**取り組む課題**
UNIX や Linux のユーザーとグループについての本文を、一字一句変えずに最初から最後まで書き写してください。

**本文**
概要
UNIX や Linux システムでは、ユーザーとグループはシステム上でのアクセス制御と権限管理の基本的な要素です。本記事では、ユーザーとグループに関する基本的な概念とコマンドについて解説します。
ユーザー
ユーザーはシステムにログインして操作を行う個人やプロセスを指します。各ユーザーには一意のユーザー ID (UID) が割り当てられます。
グループ
グループはユーザーをまとめて管理するための単位です。各グループには一意のグループ ID (GID) が割り当てられます。ユーザーは複数のグループに所属することができます。 UNIX や Linux システムでは、ユーザーはプライマリグループとセカンダリグループに所属することができます。
プライマリグループ
プライマリグループは、ユーザーに必ず割り当てられる基本のグループで、ユーザーのデフォルトの所属グループです。 ユーザーがファイルを新規作成する際、そのファイルの所有グループとして自動的に割り当てられます。
プライマリグループの確認方法:
id -gn <username>
- プライマリグループは常に 1 つのみ設定できます。
- 一般的に、ユーザー専用のグループ(プライベートグループ)が割り当てられます。

物理量の読み取りデータ:
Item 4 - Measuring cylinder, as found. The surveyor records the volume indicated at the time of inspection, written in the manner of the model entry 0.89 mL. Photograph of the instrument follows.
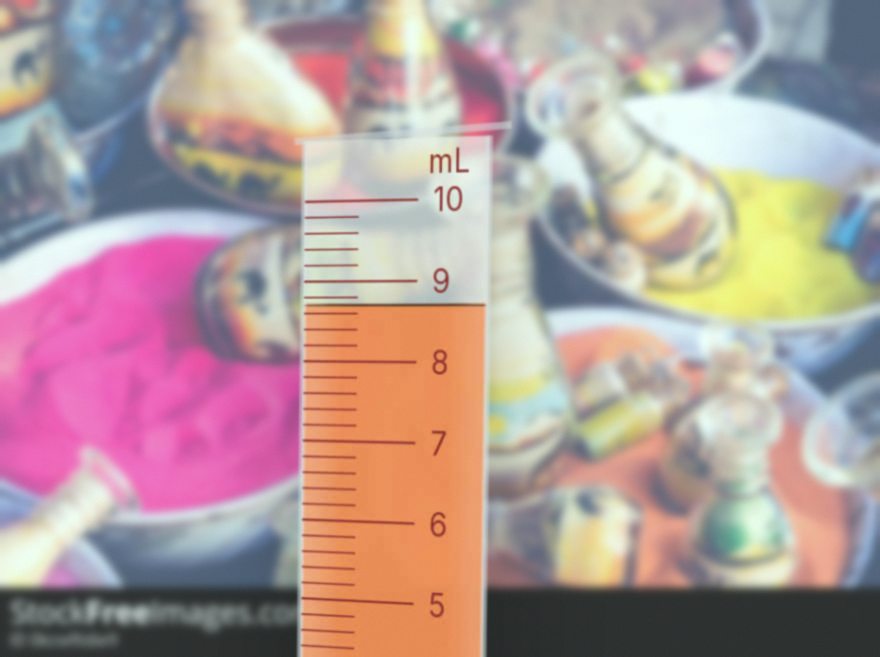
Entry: 8.7 mL
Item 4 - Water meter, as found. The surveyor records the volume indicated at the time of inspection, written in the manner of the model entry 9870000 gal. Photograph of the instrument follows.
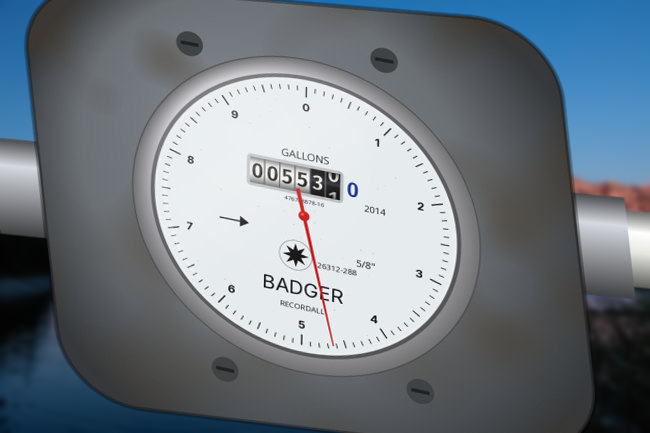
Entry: 55304.6 gal
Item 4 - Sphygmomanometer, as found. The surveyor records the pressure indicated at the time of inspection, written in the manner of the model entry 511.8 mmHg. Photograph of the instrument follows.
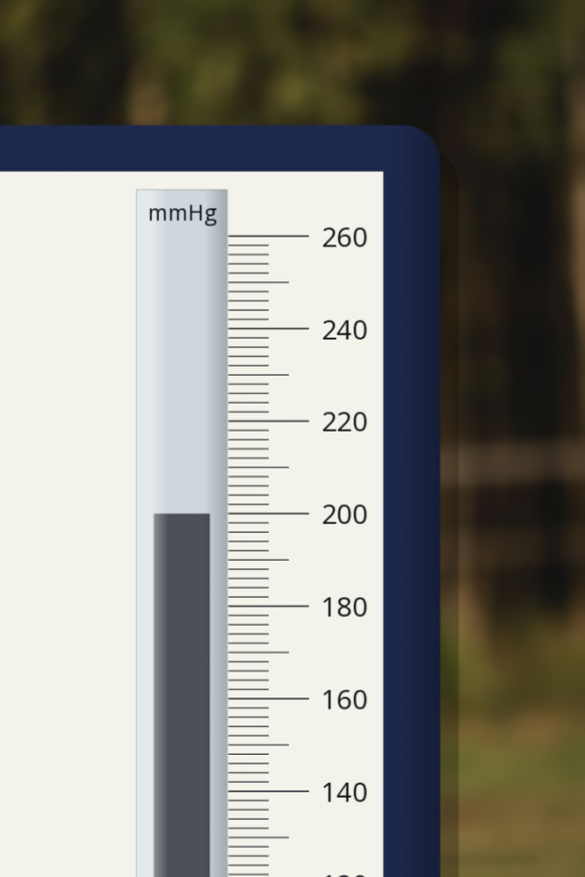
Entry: 200 mmHg
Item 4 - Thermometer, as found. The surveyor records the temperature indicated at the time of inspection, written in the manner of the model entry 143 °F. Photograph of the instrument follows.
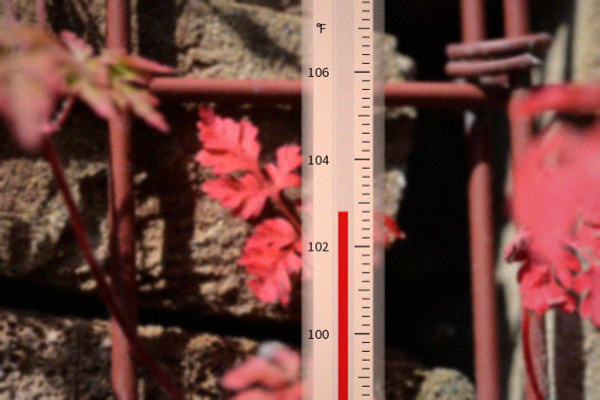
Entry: 102.8 °F
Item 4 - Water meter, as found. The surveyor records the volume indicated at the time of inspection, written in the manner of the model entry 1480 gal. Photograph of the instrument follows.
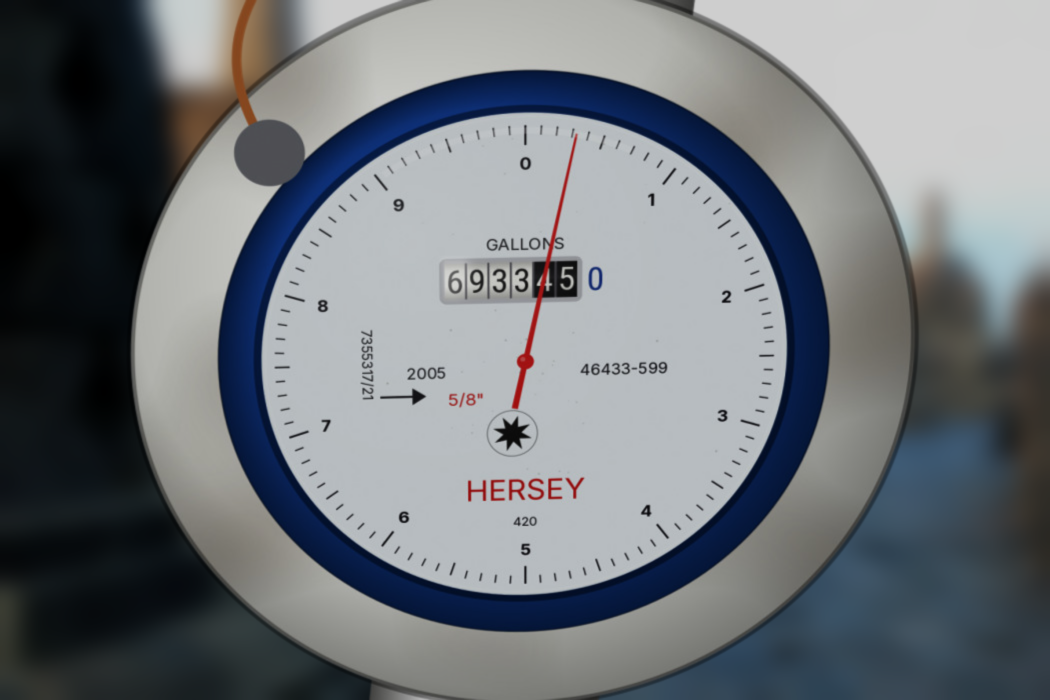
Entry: 6933450.3 gal
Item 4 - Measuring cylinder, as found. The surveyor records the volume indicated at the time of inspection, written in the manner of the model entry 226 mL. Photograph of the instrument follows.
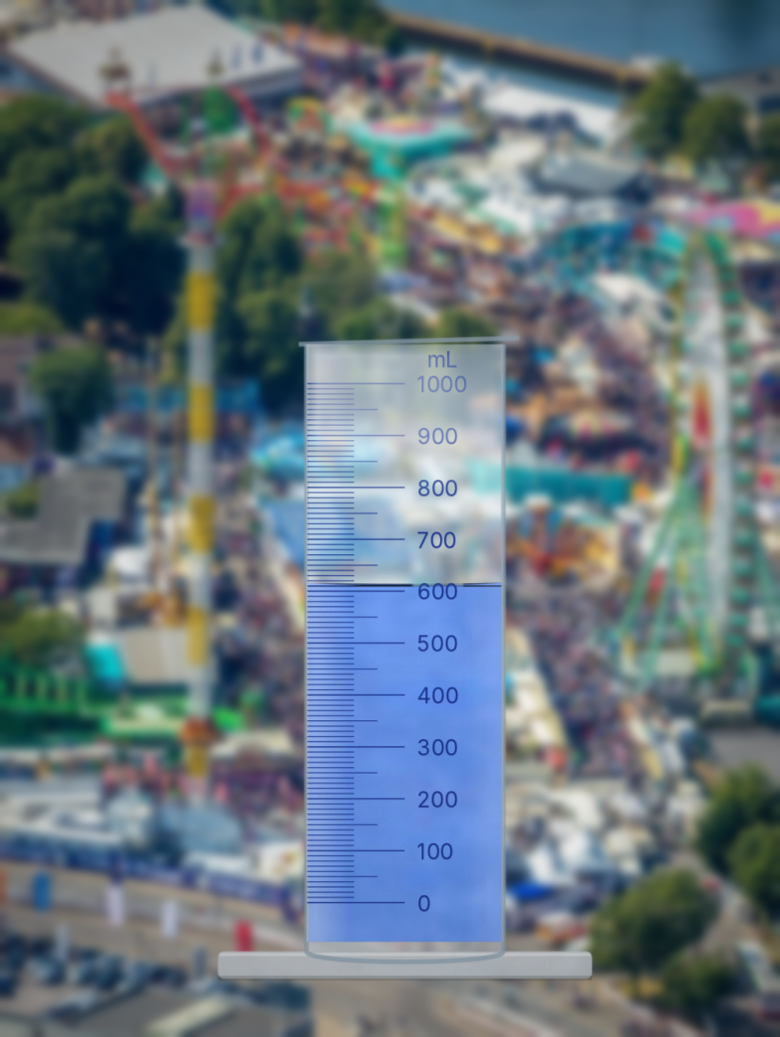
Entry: 610 mL
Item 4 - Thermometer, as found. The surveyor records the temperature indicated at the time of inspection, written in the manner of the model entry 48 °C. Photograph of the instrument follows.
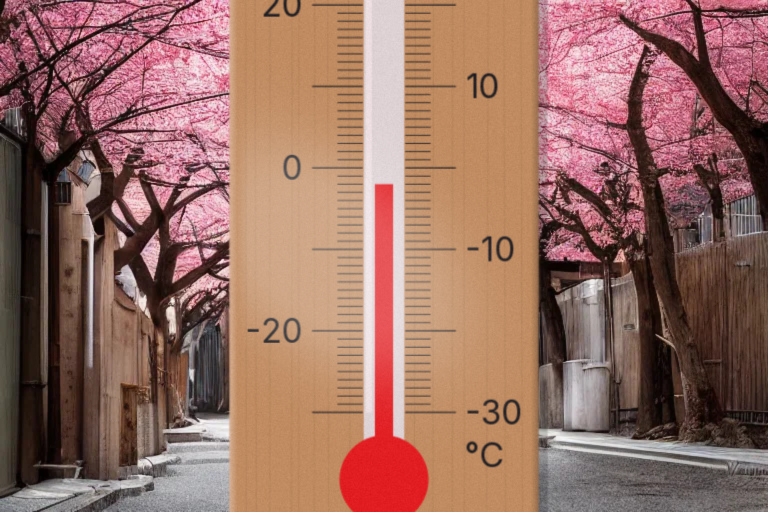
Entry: -2 °C
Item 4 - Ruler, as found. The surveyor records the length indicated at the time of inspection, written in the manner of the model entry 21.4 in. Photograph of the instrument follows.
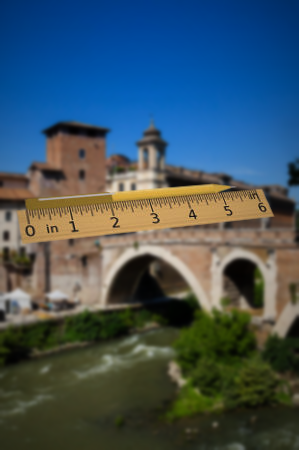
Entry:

**演習の解答**
概要
UNIX や Linux システムでは、ユーザーとグループはシステム上でのアクセス制御と権限管理の基本的な要素です。本記事では、ユーザーとグループに関する基本的な概念とコマンドについて解説します。
ユーザー
ユーザーはシステムにログインして操作を行う個人やプロセスを指します。各ユーザーには一意のユーザー ID (UID) が割り当てられます。
グループ
グループはユーザーをまとめて管理するための単位です。各グループには一意のグループ ID (GID) が割り当てられます。ユーザーは複数のグループに所属することができます。 UNIX や Linux システムでは、ユーザーはプライマリグループとセカンダリグループに所属することができます。
プライマリグループ
プライマリグループは、ユーザーに必ず割り当てられる基本のグループで、ユーザーのデフォルトの所属グループです。 ユーザーがファイルを新規作成する際、そのファイルの所有グループとして自動的に割り当てられます。
プライマリグループの確認方法:
id -gn <username>
- プライマリグループは常に 1 つのみ設定できます。
- 一般的に、ユーザー専用のグループ(プライベートグループ)が割り当てられます。